-- start of Exercise data --

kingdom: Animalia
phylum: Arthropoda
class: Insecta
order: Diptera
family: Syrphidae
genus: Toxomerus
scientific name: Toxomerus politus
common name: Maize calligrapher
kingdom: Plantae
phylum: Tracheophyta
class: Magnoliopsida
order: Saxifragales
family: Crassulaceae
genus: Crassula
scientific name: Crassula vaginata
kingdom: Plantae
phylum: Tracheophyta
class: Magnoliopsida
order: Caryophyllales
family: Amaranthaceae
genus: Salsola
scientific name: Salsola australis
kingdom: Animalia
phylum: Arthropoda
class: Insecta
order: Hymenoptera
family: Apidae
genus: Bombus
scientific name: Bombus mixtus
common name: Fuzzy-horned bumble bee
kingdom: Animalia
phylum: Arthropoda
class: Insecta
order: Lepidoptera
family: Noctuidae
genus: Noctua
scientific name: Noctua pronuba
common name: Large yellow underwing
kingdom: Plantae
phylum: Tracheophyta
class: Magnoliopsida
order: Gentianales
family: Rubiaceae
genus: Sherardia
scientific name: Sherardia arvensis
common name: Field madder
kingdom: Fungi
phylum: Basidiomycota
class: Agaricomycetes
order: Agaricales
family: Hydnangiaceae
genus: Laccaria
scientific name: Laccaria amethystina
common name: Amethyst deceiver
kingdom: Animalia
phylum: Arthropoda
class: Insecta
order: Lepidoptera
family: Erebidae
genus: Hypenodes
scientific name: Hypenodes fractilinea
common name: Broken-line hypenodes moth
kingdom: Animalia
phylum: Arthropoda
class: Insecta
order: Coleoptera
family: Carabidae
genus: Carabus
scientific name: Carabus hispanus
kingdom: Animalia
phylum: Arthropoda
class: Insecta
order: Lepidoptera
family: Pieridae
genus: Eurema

-- end of Exercise data --

Stated goal — Can you copy every line of the listing above word for word, from the first line through the last?

Completed exercise —
kingdom: Animalia
phylum: Arthropoda
class: Insecta
order: Diptera
family: Syrphidae
genus: Toxomerus
scientific name: Toxomerus politus
common name: Maize calligrapher
kingdom: Plantae
phylum: Tracheophyta
class: Magnoliopsida
order: Saxifragales
family: Crassulaceae
genus: Crassula
scientific name: Crassula vaginata
kingdom: Plantae
phylum: Tracheophyta
class: Magnoliopsida
order: Caryophyllales
family: Amaranthaceae
genus: Salsola
scientific name: Salsola australis
kingdom: Animalia
phylum: Arthropoda
class: Insecta
order: Hymenoptera
family: Apidae
genus: Bombus
scientific name: Bombus mixtus
common name: Fuzzy-horned bumble bee
kingdom: Animalia
phylum: Arthropoda
class: Insecta
order: Lepidoptera
family: Noctuidae
genus: Noctua
scientific name: Noctua pronuba
common name: Large yellow underwing
kingdom: Plantae
phylum: Tracheophyta
class: Magnoliopsida
order: Gentianales
family: Rubiaceae
genus: Sherardia
scientific name: Sherardia arvensis
common name: Field madder
kingdom: Fungi
phylum: Basidiomycota
class: Agaricomycetes
order: Agaricales
family: Hydnangiaceae
genus: Laccaria
scientific name: Laccaria amethystina
common name: Amethyst deceiver
kingdom: Animalia
phylum: Arthropoda
class: Insecta
order: Lepidoptera
family: Erebidae
genus: Hypenodes
scientific name: Hypenodes fractilinea
common name: Broken-line hypenodes moth
kingdom: Animalia
phylum: Arthropoda
class: Insecta
order: Coleoptera
family: Carabidae
genus: Carabus
scientific name: Carabus hispanus
kingdom: Animalia
phylum: Arthropoda
class: Insecta
order: Lepidoptera
family: Pieridae
genus: Eurema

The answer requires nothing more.